The evidence that viruses attacking the nervous system promote Alzheimer's disease is pretty well established. Think herpes, the virus causing cold sores and shingles. We've discussed this here before and also in Beating the Dementia Monster. But what about viruses that don't directly attack the nervous system ... like covid? There's interesting and troubling news on this front.
In research recently published in Nature Medicine, "Plasma proteomic evidence for increased β-amyloid pathology after SARS-CoV-2 infection," researchers examined a cohort of 1,252 people who had been infected with covid-19. This was in the UK, and the researchers had access to previous blood test results for Alzheimer's biomarkers for these individuals. So, for these people, and a for similar cohort of people who had not been infected (a control group), they compared biomarker evidence for Alzheimer's. Test participants ranged in age from 46 to 80 years of age. Many of those infected had mild cases, but some had infections serious enough to have been hospitalized.
What did they find?
People who had serious infections, especially serious enough to be hospitalized, showed increased biomarker evidence of Alzheimer's pathology. They also did less well on cognitive and memory tests. The specific biomarker they measured was the ratio of two forms of beta amyloid peptide that signal the disease. The researchers estimated that a serious covid infection was the equivalent of a four-year advance of the disease.
The age of the participants was a factor -- the older, the more vulnerable -- but the presence of high blood pressure was also a factor.

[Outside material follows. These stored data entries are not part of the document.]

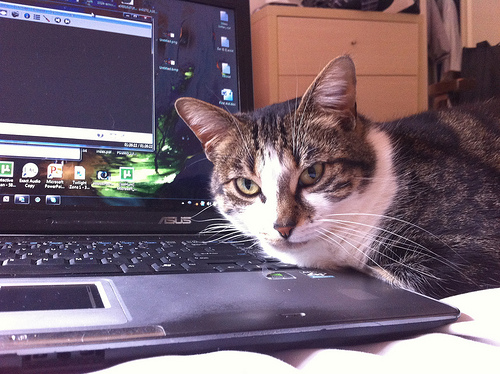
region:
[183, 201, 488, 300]
long white whiskers of grey+white american shorthair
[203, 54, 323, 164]
long white eyebrow whiskers of american shorthair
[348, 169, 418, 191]
stray cheek whisker of shorthair grey+brown+white cat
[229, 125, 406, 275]
the shorthair's white ruff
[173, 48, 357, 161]
bushy white fur in cat's inner ears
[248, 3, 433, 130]
nondescript light wood cabinet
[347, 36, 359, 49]
cabinet's puny drawer-pull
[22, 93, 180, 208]
green+golden colors on monitor's background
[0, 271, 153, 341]
laptop's touchpad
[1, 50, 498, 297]
furry animal inspects laptop, keyboard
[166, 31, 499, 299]
Cat is lying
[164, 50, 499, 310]
Cat is laying facing a computer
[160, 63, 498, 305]
Cat is dark grey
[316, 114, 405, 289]
Cat has white fur in the neck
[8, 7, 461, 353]
Black computer near cat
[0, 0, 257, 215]
Computer screen is open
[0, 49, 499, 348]
Cat is touching the keyboard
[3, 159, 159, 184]
Icons of software in screen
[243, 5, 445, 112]
White cabinet in office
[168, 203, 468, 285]
White whiskers of cat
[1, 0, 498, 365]
the photo is clear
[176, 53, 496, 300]
an animal is in the photo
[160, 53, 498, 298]
the animal is a cat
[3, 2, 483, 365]
the photo was taken indoors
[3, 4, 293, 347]
a laptop is in the photo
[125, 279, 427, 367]
the laptop is black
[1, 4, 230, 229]
the laptop is on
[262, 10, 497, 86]
a furniture is in the photo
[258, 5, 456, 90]
the furniture is brown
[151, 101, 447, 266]
the cat is looking at the camera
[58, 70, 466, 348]
cat on desk leaning over laptop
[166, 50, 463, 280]
cat with brown, black and white fur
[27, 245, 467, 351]
flat metal panel of laptop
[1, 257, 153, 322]
small panel below the keyboard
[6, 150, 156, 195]
icons in a row at bottom of screen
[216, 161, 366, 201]
oval-shaped green eyes with black centers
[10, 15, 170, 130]
blank, dark grey image on screen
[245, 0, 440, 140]
light-colored cabinet behind cat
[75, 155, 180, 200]
green and white swirl on screen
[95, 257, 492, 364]
white blanket underneath the cat and laptop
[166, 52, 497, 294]
a brown and white cat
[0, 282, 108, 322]
a laptop track pad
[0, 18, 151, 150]
a window on a computer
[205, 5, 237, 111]
a column of icons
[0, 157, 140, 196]
a row of icons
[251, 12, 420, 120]
a piece of furniture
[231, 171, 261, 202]
a yellow cat eye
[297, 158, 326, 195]
another yellow cat eye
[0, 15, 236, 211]
a laptop computer screen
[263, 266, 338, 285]
a pair of stickers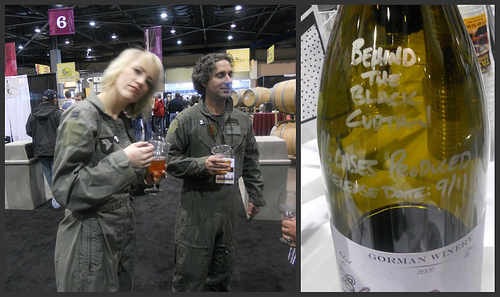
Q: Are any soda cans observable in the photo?
A: No, there are no soda cans.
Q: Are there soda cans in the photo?
A: No, there are no soda cans.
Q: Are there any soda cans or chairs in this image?
A: No, there are no soda cans or chairs.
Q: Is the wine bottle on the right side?
A: Yes, the wine bottle is on the right of the image.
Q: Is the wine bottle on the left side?
A: No, the wine bottle is on the right of the image.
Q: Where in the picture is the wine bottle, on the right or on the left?
A: The wine bottle is on the right of the image.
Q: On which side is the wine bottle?
A: The wine bottle is on the right of the image.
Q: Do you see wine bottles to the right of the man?
A: Yes, there is a wine bottle to the right of the man.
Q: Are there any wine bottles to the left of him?
A: No, the wine bottle is to the right of the man.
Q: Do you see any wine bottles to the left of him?
A: No, the wine bottle is to the right of the man.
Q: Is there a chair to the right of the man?
A: No, there is a wine bottle to the right of the man.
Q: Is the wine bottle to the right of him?
A: Yes, the wine bottle is to the right of the man.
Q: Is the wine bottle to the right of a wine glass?
A: No, the wine bottle is to the right of the man.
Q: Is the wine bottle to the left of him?
A: No, the wine bottle is to the right of the man.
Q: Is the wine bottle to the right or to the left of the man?
A: The wine bottle is to the right of the man.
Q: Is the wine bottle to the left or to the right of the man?
A: The wine bottle is to the right of the man.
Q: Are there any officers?
A: No, there are no officers.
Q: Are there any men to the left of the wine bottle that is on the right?
A: Yes, there is a man to the left of the wine bottle.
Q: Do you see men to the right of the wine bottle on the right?
A: No, the man is to the left of the wine bottle.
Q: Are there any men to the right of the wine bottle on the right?
A: No, the man is to the left of the wine bottle.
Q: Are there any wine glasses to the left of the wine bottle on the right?
A: No, there is a man to the left of the wine bottle.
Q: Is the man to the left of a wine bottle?
A: Yes, the man is to the left of a wine bottle.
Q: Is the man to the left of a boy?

In Beating the Dementia Monster, we discussed the production of a form of beta amyloid that is water soluble and of one that is not. Both are produced in everyone. The one that is soluble dissolves innocuously, but the one that is not soluble clumps on to nerve cells and apparently kills them. Measuring the ratio of these two forms in fluid from a spinal tap or from a blood sample provides strong indication as to whether or not the Alzheimer's pathology is progressing. So this is what the researchers measured.
Covid-19 is not known to attack nerve cells directly, but it does precipitate "cytokine storms" -- inflammation. (We discussed this back in 2020.) Inflammation and oxidation are two fundamental environmental factors in promotion of the disease. The genetic promoters, notably the APOE4 gene, seem to work by creating an inflammatory environment in the brain. No one seems to be claiming this with certainty, but it seems likely that any infection that causes inflammation in the brain can promote Alzheimer's. While it's not yet well understood, there are ways in which inflammation outside the brain can sometimes cross the blood-brain barrier and cause inflammation inside the brain. So a covid infection in the lungs may precipitate a cytokine storm and cause inflammation in the brain.
The good news is that the varieties of covid now in circulation are not causing the severe disease that covid was causing a few years ago. Nevertheless, many of us recovered from serious infections a few years ago and may now be more vulnerable to developing Alzheimer's disease.